BEGIN PROVIDED MATERIAL

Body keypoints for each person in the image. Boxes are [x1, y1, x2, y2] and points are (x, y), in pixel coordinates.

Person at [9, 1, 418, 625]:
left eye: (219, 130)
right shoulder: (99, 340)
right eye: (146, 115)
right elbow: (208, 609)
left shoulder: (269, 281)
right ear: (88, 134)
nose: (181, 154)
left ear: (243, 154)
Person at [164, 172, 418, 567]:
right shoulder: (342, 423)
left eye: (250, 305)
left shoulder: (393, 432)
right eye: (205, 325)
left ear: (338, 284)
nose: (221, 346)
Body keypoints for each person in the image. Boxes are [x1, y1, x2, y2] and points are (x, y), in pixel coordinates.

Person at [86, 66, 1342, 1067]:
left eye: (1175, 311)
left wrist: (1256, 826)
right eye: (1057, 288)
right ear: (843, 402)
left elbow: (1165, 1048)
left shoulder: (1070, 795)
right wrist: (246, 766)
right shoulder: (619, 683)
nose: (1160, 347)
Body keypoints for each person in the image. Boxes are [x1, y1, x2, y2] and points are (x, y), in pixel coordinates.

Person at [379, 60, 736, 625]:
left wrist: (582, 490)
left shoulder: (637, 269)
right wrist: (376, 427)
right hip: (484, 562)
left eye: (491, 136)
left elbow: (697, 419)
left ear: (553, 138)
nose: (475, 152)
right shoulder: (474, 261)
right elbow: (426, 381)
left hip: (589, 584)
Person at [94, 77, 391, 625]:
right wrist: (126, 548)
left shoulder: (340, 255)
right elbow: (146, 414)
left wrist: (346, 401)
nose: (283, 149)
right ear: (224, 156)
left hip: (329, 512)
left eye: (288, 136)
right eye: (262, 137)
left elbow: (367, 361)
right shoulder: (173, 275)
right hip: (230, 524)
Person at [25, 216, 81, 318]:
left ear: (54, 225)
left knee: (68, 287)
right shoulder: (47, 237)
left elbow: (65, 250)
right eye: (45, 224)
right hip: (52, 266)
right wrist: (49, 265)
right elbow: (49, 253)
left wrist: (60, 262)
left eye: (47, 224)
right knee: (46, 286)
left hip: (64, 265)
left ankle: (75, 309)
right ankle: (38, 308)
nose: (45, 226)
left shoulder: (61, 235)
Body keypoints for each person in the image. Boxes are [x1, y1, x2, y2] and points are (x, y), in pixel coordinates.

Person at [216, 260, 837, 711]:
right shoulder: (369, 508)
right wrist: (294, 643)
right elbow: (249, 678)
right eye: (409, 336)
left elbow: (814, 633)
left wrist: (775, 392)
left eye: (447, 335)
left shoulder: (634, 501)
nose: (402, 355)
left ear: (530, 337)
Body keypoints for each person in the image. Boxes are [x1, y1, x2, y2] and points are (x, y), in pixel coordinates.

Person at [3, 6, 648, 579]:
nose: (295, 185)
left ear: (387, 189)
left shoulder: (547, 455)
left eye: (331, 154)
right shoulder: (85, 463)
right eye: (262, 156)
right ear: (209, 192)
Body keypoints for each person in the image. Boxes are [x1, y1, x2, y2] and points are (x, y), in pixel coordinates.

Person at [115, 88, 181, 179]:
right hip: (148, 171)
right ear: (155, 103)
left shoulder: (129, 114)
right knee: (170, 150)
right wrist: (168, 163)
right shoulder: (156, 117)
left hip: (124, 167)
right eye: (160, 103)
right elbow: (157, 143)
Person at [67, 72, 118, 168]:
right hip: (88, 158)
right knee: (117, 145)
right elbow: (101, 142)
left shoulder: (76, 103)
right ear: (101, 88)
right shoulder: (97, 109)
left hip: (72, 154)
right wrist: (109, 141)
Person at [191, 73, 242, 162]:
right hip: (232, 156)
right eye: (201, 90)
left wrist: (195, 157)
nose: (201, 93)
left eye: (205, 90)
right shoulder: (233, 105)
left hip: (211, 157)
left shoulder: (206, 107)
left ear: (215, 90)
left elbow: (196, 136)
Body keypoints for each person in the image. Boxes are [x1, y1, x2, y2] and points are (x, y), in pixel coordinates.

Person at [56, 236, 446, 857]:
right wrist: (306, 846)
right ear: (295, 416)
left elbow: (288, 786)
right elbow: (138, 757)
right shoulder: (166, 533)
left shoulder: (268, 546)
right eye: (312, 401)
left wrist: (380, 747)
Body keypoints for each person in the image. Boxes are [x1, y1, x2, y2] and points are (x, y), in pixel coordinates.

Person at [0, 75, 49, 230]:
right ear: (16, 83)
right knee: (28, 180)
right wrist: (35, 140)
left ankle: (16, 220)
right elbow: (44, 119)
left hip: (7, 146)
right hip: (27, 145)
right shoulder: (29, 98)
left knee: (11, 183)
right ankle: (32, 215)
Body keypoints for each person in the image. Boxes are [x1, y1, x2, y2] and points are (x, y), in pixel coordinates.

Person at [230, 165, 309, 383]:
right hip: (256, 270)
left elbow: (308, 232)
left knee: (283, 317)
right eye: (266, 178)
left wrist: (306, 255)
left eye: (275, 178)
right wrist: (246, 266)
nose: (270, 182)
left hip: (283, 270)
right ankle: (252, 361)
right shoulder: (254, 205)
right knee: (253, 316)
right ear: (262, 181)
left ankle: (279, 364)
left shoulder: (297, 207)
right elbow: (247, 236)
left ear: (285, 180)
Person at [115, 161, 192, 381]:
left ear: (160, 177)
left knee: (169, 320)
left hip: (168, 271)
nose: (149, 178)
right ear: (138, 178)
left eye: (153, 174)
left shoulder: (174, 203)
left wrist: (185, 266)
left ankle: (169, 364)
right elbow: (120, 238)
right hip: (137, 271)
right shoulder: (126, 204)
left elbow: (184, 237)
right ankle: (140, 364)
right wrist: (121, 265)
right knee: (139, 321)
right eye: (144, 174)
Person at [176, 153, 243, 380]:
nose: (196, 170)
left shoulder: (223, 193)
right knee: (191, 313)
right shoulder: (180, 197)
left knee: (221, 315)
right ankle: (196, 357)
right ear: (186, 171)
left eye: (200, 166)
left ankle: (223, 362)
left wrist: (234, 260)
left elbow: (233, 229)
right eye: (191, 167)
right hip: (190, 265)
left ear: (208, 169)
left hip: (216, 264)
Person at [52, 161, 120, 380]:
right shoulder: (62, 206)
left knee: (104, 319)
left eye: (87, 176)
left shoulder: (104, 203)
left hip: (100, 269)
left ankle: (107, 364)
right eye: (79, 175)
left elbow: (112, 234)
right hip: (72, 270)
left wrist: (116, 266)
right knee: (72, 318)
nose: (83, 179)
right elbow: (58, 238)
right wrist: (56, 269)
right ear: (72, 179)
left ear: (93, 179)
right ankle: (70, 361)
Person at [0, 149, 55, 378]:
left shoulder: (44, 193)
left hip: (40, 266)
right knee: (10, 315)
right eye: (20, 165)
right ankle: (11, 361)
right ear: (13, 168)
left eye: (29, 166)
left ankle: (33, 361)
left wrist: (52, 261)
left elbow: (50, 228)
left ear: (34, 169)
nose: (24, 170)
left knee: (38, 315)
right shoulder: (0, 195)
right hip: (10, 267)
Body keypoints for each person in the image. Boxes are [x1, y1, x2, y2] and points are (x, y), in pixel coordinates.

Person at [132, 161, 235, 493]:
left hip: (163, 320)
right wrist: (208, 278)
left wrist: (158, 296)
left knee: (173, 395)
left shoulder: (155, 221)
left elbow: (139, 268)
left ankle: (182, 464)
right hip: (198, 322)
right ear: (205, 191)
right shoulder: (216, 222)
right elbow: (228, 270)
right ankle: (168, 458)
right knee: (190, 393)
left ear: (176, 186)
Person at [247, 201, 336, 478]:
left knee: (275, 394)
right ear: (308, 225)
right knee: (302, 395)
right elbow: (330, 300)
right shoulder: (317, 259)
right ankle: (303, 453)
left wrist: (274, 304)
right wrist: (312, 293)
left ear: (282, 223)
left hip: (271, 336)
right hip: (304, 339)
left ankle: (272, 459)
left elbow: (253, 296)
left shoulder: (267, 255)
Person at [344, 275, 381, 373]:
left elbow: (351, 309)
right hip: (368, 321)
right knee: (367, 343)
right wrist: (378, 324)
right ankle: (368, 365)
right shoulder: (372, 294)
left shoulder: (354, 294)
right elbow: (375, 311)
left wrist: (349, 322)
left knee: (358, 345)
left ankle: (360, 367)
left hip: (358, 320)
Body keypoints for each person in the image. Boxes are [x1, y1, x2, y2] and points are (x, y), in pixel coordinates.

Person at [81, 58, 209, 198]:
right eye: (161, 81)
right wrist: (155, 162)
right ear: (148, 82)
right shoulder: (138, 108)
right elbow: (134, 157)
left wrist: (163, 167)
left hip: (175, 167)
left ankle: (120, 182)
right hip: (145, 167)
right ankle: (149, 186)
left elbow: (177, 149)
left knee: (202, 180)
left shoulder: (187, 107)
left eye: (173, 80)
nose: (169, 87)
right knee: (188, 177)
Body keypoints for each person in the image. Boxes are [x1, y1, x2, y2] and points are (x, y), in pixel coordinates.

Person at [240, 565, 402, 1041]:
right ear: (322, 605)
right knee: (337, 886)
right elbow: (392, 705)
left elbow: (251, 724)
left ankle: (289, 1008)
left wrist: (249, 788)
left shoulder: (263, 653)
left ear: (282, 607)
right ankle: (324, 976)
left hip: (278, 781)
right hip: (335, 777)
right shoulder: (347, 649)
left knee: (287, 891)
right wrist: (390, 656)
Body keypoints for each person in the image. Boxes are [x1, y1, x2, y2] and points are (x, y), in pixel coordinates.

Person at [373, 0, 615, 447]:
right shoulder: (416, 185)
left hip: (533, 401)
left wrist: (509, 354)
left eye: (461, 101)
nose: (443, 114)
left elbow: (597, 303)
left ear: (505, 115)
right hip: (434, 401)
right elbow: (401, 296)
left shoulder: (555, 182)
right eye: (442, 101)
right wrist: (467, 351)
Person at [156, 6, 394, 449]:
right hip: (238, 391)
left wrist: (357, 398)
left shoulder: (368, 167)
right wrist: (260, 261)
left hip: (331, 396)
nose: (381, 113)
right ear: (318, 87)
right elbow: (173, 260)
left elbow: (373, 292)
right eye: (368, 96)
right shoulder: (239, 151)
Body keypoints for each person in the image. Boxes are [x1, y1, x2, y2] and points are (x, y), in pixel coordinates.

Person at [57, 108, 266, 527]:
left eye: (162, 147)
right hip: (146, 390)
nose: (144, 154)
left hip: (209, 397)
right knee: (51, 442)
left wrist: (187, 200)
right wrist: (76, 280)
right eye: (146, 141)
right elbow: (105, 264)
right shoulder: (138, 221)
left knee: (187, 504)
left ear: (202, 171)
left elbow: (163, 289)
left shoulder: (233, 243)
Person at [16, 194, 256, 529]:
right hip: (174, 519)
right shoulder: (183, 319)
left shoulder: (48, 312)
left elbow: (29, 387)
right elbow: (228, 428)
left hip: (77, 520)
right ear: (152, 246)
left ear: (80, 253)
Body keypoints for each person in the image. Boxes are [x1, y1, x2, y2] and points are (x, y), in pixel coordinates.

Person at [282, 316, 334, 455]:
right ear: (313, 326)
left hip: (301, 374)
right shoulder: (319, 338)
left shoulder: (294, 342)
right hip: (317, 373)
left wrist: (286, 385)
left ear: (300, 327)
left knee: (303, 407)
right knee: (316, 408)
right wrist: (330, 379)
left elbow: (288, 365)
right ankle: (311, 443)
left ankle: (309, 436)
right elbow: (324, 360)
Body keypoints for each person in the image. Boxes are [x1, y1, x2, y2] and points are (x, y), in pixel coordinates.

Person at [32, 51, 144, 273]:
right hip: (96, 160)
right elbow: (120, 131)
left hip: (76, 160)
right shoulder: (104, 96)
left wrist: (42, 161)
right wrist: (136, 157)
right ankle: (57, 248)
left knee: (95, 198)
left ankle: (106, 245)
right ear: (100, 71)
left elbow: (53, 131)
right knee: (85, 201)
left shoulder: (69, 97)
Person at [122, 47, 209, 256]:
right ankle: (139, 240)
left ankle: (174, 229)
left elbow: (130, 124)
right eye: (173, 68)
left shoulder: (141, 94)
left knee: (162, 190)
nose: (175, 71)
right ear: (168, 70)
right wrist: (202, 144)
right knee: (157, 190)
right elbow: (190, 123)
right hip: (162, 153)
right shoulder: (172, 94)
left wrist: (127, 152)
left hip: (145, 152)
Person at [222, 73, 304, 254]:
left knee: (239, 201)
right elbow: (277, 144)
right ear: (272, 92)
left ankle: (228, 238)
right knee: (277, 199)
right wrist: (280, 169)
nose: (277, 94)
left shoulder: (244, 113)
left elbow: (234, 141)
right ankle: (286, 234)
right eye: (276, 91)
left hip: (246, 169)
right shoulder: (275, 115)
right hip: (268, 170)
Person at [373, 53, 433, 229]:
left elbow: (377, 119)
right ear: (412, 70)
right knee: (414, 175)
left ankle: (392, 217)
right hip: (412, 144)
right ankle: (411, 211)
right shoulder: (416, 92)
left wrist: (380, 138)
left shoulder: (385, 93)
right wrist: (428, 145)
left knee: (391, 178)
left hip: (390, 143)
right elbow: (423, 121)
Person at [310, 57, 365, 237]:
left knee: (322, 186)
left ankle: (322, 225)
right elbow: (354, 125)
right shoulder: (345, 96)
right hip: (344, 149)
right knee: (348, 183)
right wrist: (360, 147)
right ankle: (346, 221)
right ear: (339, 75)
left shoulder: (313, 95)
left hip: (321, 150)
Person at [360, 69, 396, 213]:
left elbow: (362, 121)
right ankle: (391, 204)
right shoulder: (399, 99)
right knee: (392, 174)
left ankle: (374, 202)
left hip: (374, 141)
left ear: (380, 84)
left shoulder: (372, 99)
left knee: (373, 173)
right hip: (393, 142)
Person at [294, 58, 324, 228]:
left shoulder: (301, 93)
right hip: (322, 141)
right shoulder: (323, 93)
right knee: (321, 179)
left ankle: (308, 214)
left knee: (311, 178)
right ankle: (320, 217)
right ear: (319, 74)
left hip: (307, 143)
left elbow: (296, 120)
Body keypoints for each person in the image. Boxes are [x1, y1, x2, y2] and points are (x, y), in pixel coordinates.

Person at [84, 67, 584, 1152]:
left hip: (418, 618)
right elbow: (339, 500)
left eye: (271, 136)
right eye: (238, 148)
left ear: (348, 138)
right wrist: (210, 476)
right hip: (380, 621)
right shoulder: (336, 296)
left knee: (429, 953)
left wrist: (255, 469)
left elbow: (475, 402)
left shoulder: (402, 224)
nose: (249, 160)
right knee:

END PROVIDED MATERIAL

PROBLEM DETAILS = I'd like the lines above from the one with "right elbow: (228, 270)" up to and including the one with "right ankle: (149, 186)" copied exactly, with no other lines.

ANSWER SPACE =
right elbow: (228, 270)
right ankle: (168, 458)
right knee: (190, 393)
left ear: (176, 186)
Person at [247, 201, 336, 478]:
left knee: (275, 394)
right ear: (308, 225)
right knee: (302, 395)
right elbow: (330, 300)
right shoulder: (317, 259)
right ankle: (303, 453)
left wrist: (274, 304)
right wrist: (312, 293)
left ear: (282, 223)
left hip: (271, 336)
right hip: (304, 339)
left ankle: (272, 459)
left elbow: (253, 296)
left shoulder: (267, 255)
Person at [344, 275, 381, 373]:
left elbow: (351, 309)
right hip: (368, 321)
right knee: (367, 343)
right wrist: (378, 324)
right ankle: (368, 365)
right shoulder: (372, 294)
left shoulder: (354, 294)
right elbow: (375, 311)
left wrist: (349, 322)
left knee: (358, 345)
left ankle: (360, 367)
left hip: (358, 320)
Body keypoints for each person in the image. Boxes are [x1, y1, x2, y2] and points are (x, y), in pixel coordinates.

Person at [81, 58, 209, 198]:
right eye: (161, 81)
right wrist: (155, 162)
right ear: (148, 82)
right shoulder: (138, 108)
right elbow: (134, 157)
left wrist: (163, 167)
left hip: (175, 167)
left ankle: (120, 182)
right hip: (145, 167)
right ankle: (149, 186)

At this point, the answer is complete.